In October 1888 Paul Gauguin arrived in Arles to stay at the Yellow House with Vincent van Gogh. At first the friendship worked well, however divisions soon appeared. Van Gogh became increasingly jealous of Gauguin’s success and the fact that he was selling pictures through Theo van Gogh, while Vincent could sell nothing. Everything came to a head on December 23rd 1888 when Gauguin fled the Yellow House fearing for his life while van Gogh cut off part of his ear and delivered it in a box to the local brothel.
Much has been written about this episode but who was to blame and what really happened? A fascinating lecture which discusses the two artists’ different approach to painting and surveys the results of this confrontation.

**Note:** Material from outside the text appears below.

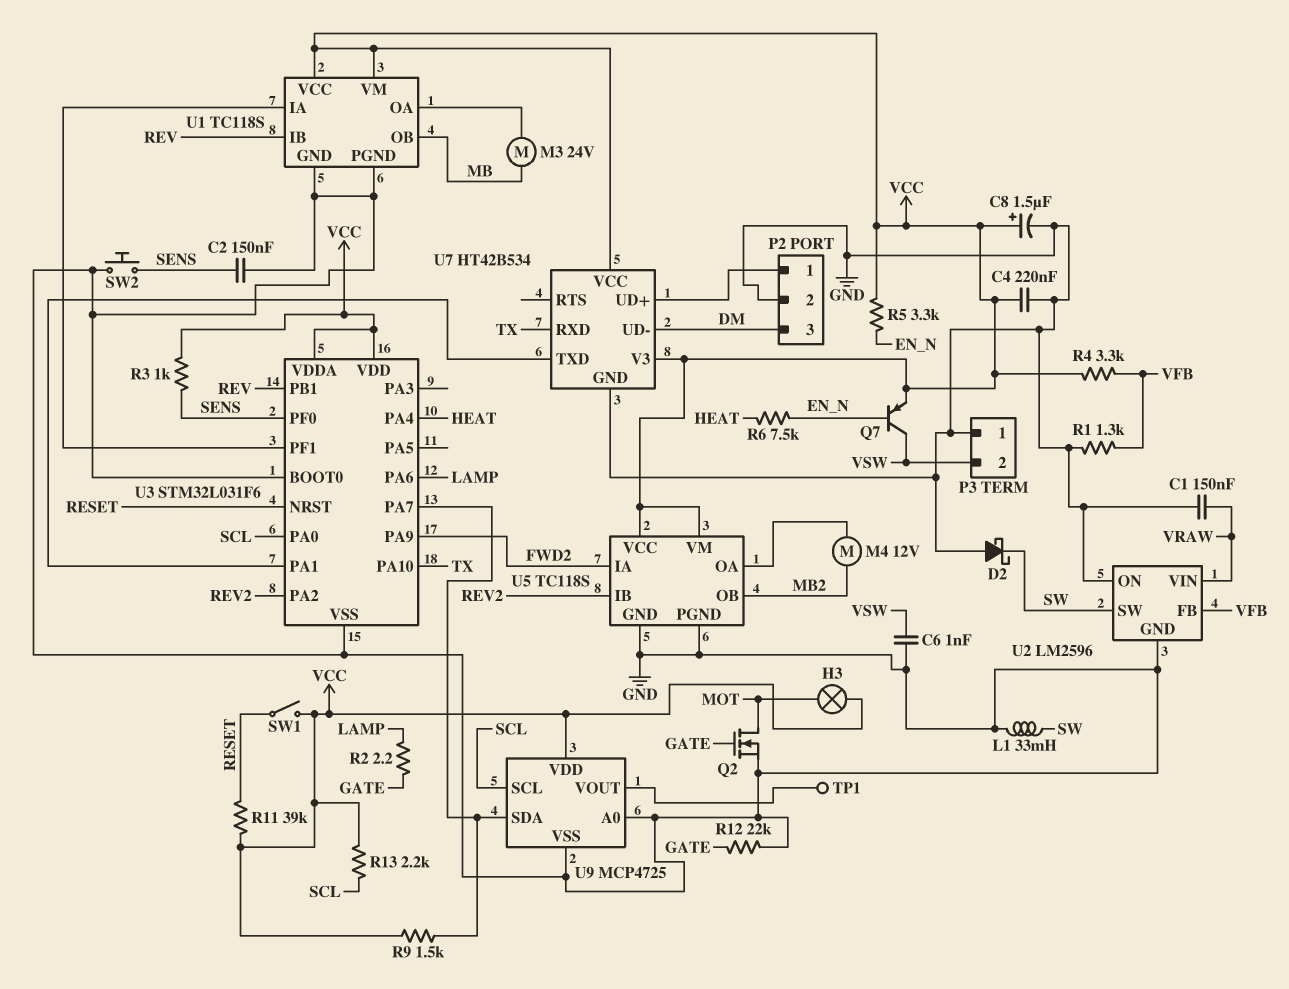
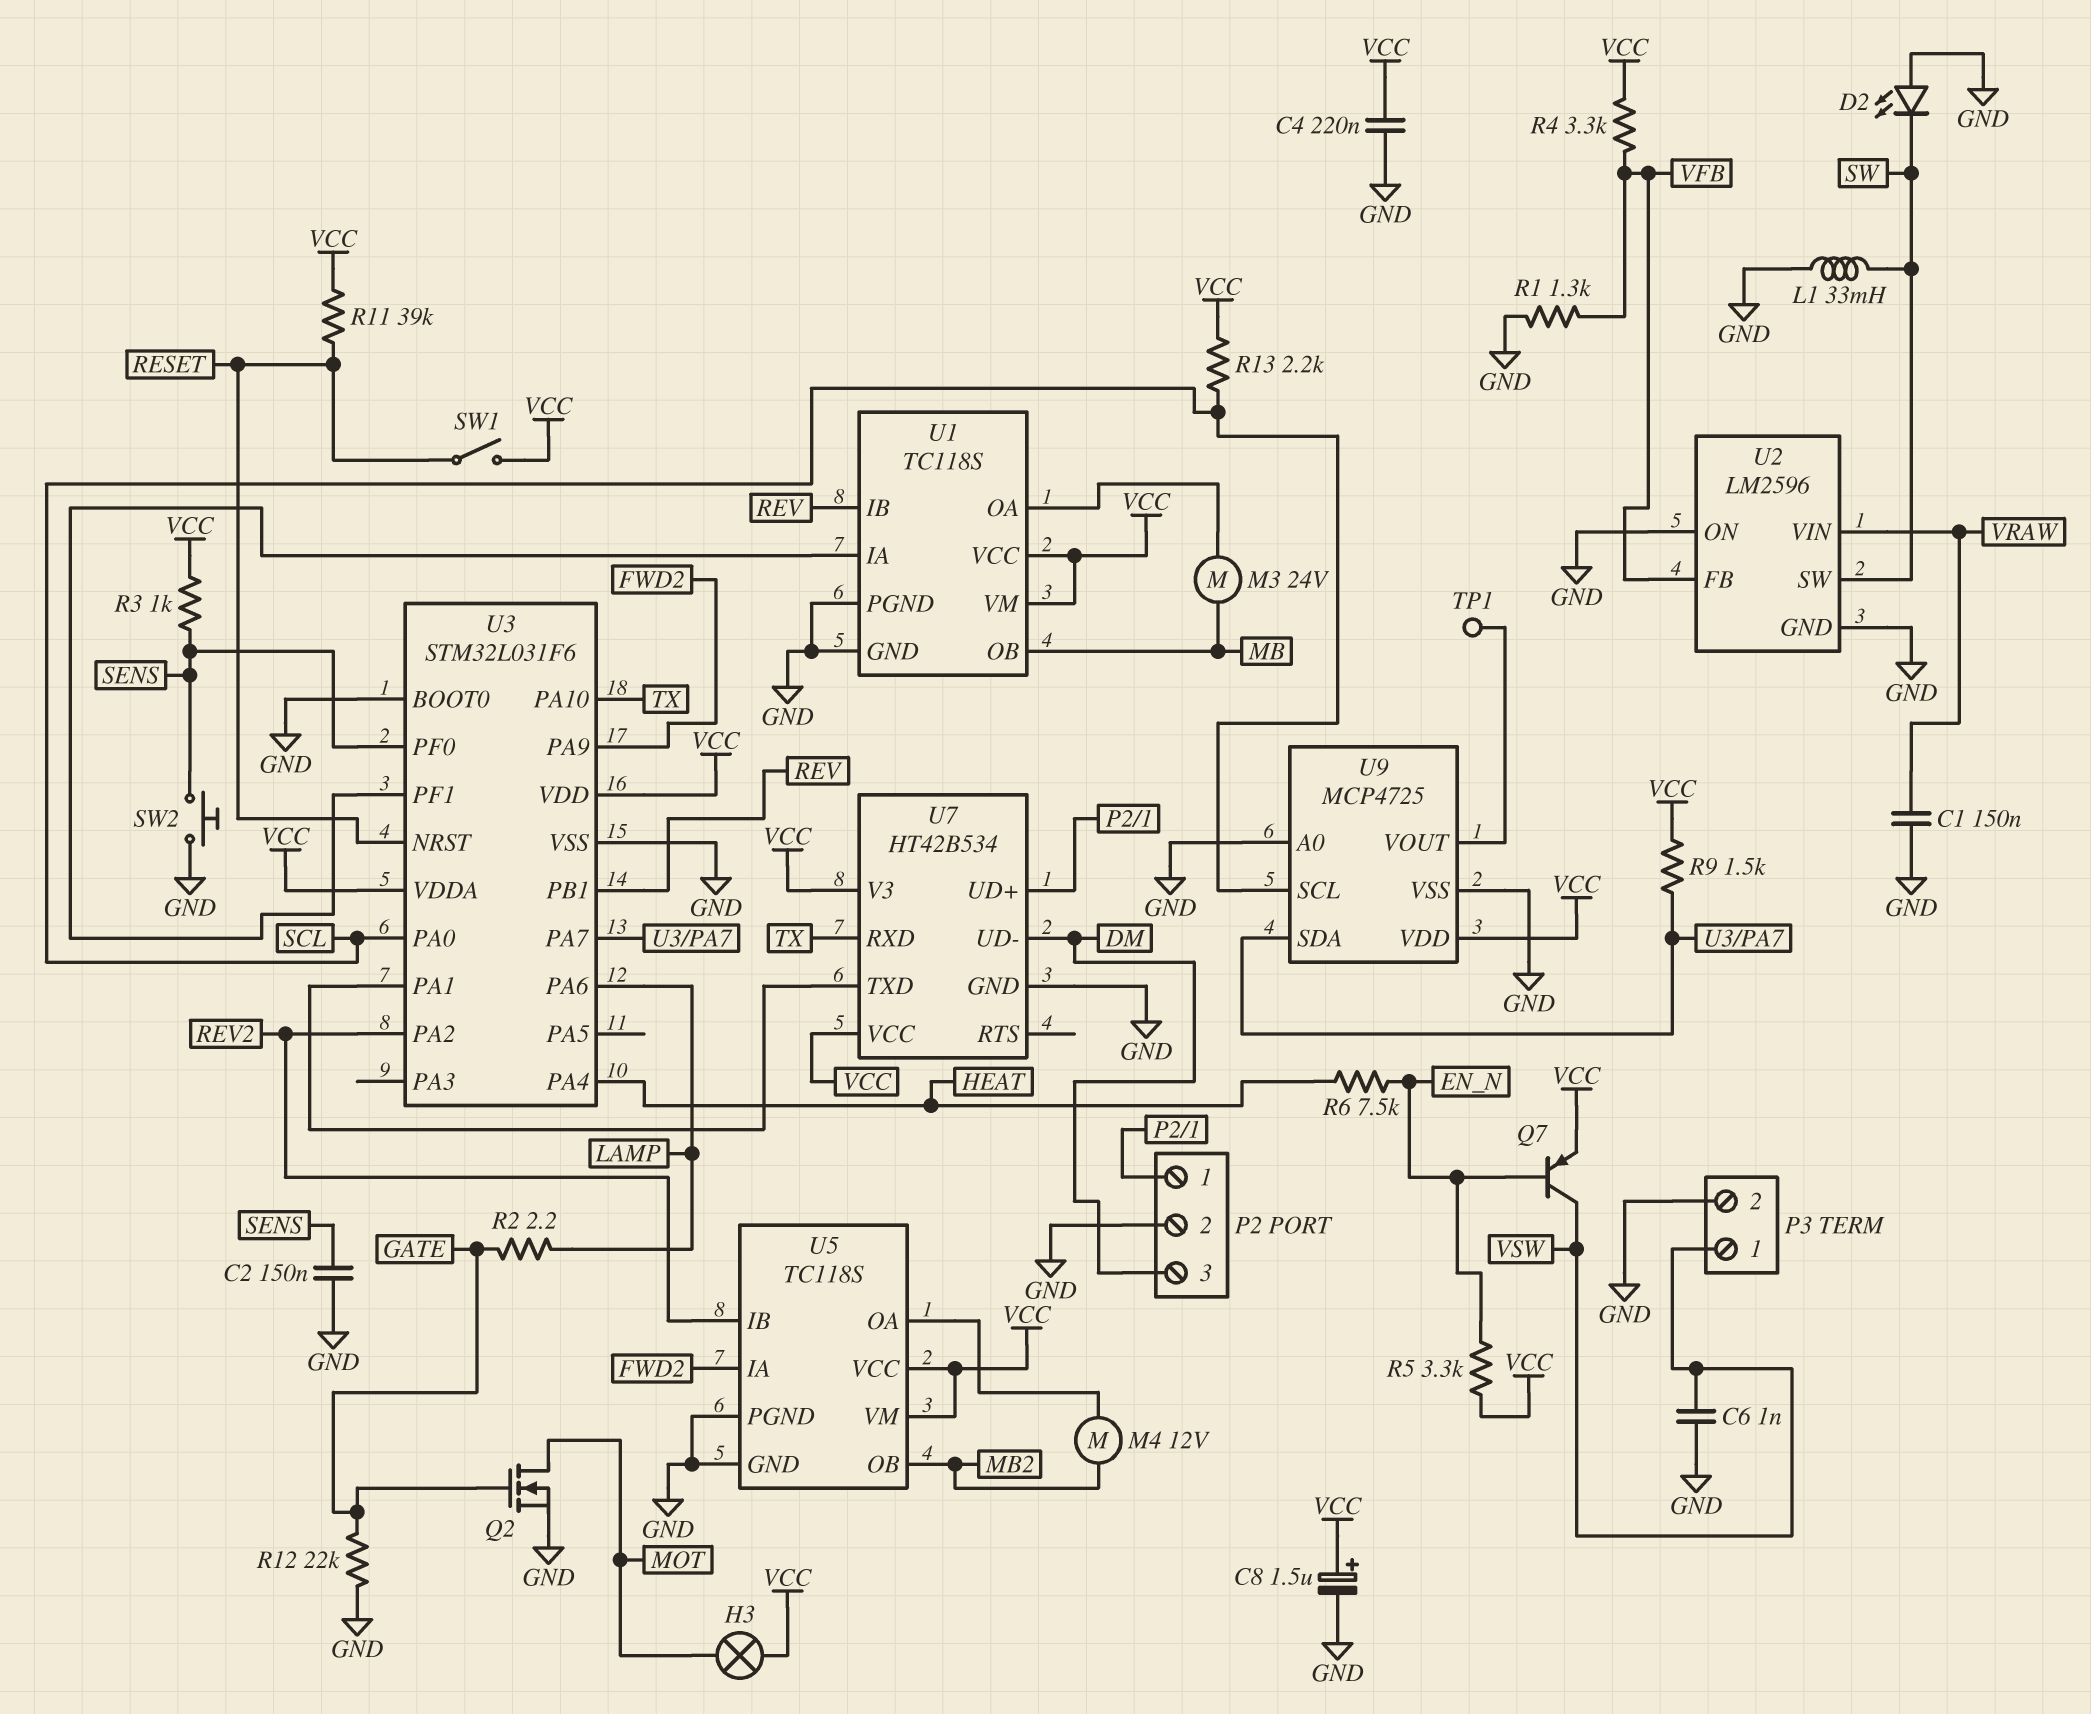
D2: schottky (A GND, K SW) -> LED (A GND, K SW)
P3 pin 1: GND -> VSW
P3 pin 2: VSW -> GND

Julian Halsby studied History of Art at Cambridge. Formerly Senior Lecturer and Head of Department at Croydon College of Art. Publications include Venice – the Artist’s Vision (1990, 1995), The Art of Diana Armfield RA (1995), Dictionary of Scottish Painters (1990, 1998, 2001, 4th edition 2010), A Hand to Obey the Demon’s Eye (2000), Scottish Watercolours 1740-1940 (1986, 1991), A Private View – David Wolfers and the New Grafton Gallery (2002). Interviews artists for the Artist Magazine and is a member of the International Association of Art Critics and The Critics Circle. A practising artist, he was elected to the Royal Society of British Artists in 1994 and appointed Keeper in 2010.